My last cup
I have sat in this garden so many times over the years, enjoying waking up to nature, when the seasons allowed. Although I even managed to sit in the winter with a heavy coat and quilt in tow. Coffee’s steam rose gently and warmed my nose; the quietness of winter is something I savored. Interesting how introspects and retrospect has such an impact on a life if given into them.
Spring in the garden was wonderful, fragrant moss and loam fill your nostrils as the caffeine fills your need for energy to strike out of the garden and bloom as a bulb pushing through the earth.
The summer season was of course the easiest; busy with the growing, and blooming many times harder to sit in this garden having a cup of coffee with thoughts of the day’s needs, wants and responsibilities. Yet it was exciting being in the garden, pulling weeds, watching birds tend to their world of chaos and melodies, bees sweeting their home, bugs twittering, yet my children now twitter.
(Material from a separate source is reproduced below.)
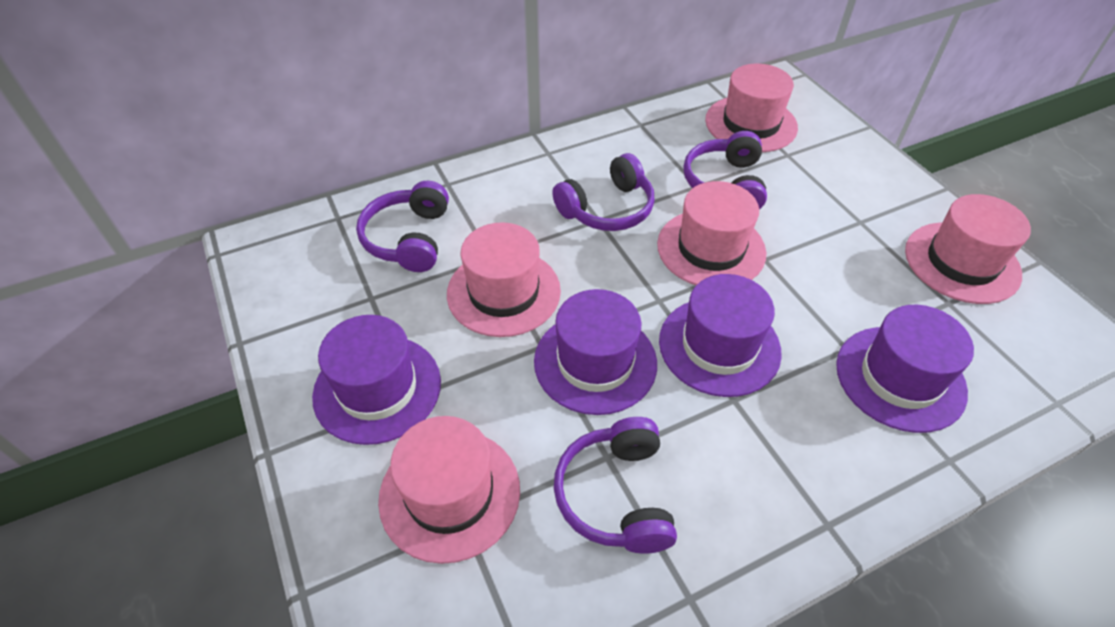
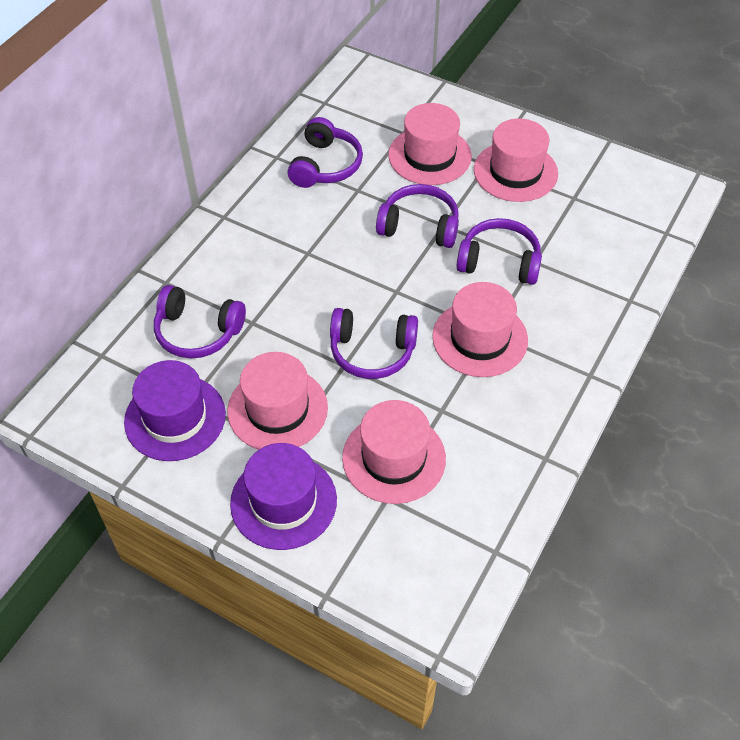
purple hat: 4 -> 2
purple headphones: 4 -> 5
Fall was different, the smell of wet leaves, or pine needles heated by the sun, the garden is slowly shrinking back, colorful yet blustery it ever so reminds me just before the winter how stark the color being gone has left us. This same feeling I had when the kids struck out on their trek through the garden in the spring of their lives, fall reminds me of that empty nest I felt as it flew past me now bringing me into my winter garden, sitting with my friends introspect and retrospect being warmed by the steam from my coffee.